司法試験 短答式 2024 民法 第28問
注文者Aが請負人Bに甲建物の建築を請け負わせた場合に関する次のアからオまでの各記述のうち、判例の趣旨に照らし誤っているものを組み合わせたものは、後記1から5までのうちどれか。
- ア 請負契約が中途で解除された際の出来形部分の所有権はAに帰属する旨の約定がある場合において、請負契約が中途で解除されたときは、Bから一括して当該工事を請け負ったCが自ら材料の全部を提供して出来形部分を築造したとしても、特段の事情のない限り、当該出来形部分の所有権は、Aに帰属する。
- イ Bが建築を完成しAに引き渡した甲建物の品質が請負契約の内容に適合しない場合において、Aがその不適合を理由として修補に代わる損害賠償を請求したときは、Aは、特段の事情のない限り、その提供を受けるまで、損害相当額を限度として報酬の支払を拒むことができる。
- ウ Bが材料の全部を提供して建築を行い、Aが棟上げの時までに報酬の半額以上を支払い、その後、工事の進行とともに残報酬の支払をしていたときは、甲建物の所有権は、特段の事情のない限り、その完成と同時に原始的にAに帰属する。
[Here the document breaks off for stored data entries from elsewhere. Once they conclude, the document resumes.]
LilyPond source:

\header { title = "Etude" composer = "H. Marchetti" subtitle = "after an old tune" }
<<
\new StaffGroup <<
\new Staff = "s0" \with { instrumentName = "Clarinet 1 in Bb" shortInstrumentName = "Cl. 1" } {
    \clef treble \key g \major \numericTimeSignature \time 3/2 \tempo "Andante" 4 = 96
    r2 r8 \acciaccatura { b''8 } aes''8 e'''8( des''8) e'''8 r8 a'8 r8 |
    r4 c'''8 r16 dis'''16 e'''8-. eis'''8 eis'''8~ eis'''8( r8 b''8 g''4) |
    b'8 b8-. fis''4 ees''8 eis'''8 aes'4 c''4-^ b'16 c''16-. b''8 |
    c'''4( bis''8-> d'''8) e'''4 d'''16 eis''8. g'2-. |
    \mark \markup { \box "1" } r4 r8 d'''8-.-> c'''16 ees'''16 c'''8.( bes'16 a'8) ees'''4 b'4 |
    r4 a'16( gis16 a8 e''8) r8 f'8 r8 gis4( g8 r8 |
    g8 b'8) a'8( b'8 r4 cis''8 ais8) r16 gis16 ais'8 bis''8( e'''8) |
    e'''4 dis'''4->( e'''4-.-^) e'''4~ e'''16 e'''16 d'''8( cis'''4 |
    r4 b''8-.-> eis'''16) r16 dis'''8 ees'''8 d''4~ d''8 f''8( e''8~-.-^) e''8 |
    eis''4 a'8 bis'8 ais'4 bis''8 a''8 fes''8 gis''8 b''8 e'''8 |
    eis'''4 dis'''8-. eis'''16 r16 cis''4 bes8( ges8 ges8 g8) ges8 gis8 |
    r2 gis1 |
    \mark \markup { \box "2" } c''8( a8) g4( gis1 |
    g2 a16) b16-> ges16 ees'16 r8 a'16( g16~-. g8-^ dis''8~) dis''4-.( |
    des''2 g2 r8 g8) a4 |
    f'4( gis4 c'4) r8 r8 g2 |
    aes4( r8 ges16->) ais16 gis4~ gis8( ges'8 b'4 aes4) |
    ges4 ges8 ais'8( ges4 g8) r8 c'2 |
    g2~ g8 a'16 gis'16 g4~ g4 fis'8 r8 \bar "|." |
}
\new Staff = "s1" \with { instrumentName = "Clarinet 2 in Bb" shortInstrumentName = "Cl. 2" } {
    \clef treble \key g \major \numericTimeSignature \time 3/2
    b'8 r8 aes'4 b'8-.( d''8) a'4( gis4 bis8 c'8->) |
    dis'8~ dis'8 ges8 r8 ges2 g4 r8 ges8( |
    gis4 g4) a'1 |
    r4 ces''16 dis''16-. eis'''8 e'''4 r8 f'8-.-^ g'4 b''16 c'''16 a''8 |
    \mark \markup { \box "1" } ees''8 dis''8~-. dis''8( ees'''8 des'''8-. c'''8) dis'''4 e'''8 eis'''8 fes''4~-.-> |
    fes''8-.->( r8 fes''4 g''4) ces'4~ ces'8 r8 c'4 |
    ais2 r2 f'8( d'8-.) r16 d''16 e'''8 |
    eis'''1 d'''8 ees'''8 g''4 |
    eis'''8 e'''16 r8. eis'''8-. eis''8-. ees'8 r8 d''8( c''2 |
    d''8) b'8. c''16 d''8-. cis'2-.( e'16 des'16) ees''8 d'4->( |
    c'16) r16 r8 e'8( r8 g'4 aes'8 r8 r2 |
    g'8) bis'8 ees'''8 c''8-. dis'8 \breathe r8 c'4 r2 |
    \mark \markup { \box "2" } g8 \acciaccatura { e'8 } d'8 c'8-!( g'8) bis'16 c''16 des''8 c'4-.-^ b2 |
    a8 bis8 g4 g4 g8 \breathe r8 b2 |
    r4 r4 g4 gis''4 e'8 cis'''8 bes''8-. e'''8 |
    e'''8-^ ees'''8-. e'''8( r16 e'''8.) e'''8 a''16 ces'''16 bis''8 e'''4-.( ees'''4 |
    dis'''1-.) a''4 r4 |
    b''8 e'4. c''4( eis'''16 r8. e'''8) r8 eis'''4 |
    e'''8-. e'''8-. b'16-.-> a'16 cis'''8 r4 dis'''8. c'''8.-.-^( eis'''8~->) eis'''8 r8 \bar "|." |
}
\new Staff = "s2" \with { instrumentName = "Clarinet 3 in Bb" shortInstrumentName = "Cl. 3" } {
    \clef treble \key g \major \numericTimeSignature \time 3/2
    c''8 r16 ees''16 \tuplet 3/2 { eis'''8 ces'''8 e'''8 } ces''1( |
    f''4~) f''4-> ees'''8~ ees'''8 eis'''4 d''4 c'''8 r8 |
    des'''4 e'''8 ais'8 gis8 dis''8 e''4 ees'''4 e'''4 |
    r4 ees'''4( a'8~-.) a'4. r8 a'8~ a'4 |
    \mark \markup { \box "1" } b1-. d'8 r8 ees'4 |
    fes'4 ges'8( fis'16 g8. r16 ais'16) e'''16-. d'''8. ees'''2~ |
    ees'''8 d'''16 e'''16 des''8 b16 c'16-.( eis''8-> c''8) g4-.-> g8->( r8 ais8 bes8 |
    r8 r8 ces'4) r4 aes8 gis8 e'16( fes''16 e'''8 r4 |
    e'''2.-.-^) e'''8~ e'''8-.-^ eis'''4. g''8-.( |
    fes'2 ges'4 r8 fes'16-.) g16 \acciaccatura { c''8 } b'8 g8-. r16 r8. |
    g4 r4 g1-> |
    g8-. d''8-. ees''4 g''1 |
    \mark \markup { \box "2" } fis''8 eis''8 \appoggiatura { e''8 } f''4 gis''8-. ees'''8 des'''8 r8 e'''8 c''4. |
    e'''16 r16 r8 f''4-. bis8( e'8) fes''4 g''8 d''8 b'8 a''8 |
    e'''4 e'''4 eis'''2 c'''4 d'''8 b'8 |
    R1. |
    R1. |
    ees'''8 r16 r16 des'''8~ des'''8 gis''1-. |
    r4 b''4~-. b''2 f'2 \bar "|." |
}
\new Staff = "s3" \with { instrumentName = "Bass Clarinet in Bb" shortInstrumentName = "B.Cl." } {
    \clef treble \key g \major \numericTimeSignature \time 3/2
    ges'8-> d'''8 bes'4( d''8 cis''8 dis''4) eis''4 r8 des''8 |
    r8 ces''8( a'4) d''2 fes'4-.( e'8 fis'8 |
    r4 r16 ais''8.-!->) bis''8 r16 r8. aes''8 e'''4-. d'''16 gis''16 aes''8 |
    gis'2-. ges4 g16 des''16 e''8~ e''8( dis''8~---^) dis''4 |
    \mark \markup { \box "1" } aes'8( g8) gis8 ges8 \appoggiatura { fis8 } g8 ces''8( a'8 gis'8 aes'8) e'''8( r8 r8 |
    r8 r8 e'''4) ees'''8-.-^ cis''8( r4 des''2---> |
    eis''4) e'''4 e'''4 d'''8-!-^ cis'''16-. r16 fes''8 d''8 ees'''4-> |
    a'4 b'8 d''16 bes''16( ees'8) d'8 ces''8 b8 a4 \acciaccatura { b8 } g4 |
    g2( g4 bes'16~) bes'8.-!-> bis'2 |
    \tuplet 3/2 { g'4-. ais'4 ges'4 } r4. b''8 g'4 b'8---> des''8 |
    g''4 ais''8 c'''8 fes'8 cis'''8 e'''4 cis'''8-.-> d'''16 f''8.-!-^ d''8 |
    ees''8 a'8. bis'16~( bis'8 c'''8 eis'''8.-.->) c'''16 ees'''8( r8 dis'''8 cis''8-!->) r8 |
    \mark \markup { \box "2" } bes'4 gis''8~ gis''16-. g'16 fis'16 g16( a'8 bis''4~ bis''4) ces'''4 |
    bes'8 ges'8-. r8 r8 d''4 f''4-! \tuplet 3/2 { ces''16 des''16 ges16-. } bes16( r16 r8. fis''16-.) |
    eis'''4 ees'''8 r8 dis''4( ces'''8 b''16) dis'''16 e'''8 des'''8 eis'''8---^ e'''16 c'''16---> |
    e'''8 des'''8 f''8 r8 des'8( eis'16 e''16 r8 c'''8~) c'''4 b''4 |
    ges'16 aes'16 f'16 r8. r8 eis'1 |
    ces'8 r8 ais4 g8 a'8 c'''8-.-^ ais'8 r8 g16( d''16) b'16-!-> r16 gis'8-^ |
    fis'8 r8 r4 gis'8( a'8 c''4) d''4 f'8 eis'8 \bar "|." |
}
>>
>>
- エ Bが建築を完成しAに引き渡した甲建物の品質が請負契約の内容に適合しない場合において、Bが引渡時にそのことについて善意無重過失であったときは、AがBに対しその不適合を理由として損害賠償の請求をするためには、Aは、その不適合を知った時から1年以内にその訴えを提起しなければならない。
- オ 請負契約がBの債務不履行により中途で解除された場合において、可分な部分の給付によってAが利益を受けるときは、Bは、Aが受ける利益の割合に応じて報酬を請求することができる。
- 1 ア ウ
- 2 ア オ
- 3 イ ウ
- 4 イ エ
- 5 エ オ
正答 4(配点 2)
参考
正解は4(誤りはイ・エ)。イ:修補に代わる損害賠償の債務と報酬債務とは同時履行の関係に立ち(民法533条括弧書)、注文者は報酬の全額についてその支払を拒むことができるから、拒み得る範囲を損害相当額に限るとするのは誤り。エ:種類又は品質に関する契約不適合を理由とする担保責任は、注文者が不適合を知った時から1年以内にその旨を請負人に通知すれば足り(民法637条)、その期間内に訴えを提起することまでは要しないから誤り。アは中途解除の場合の出来形部分の所有権の帰属、ウは材料を提供した請負人が報酬の一部を受領していた場合の建物所有権の原始的帰属、オは可分な給付による割合的報酬(民法634条)で、いずれも正しい。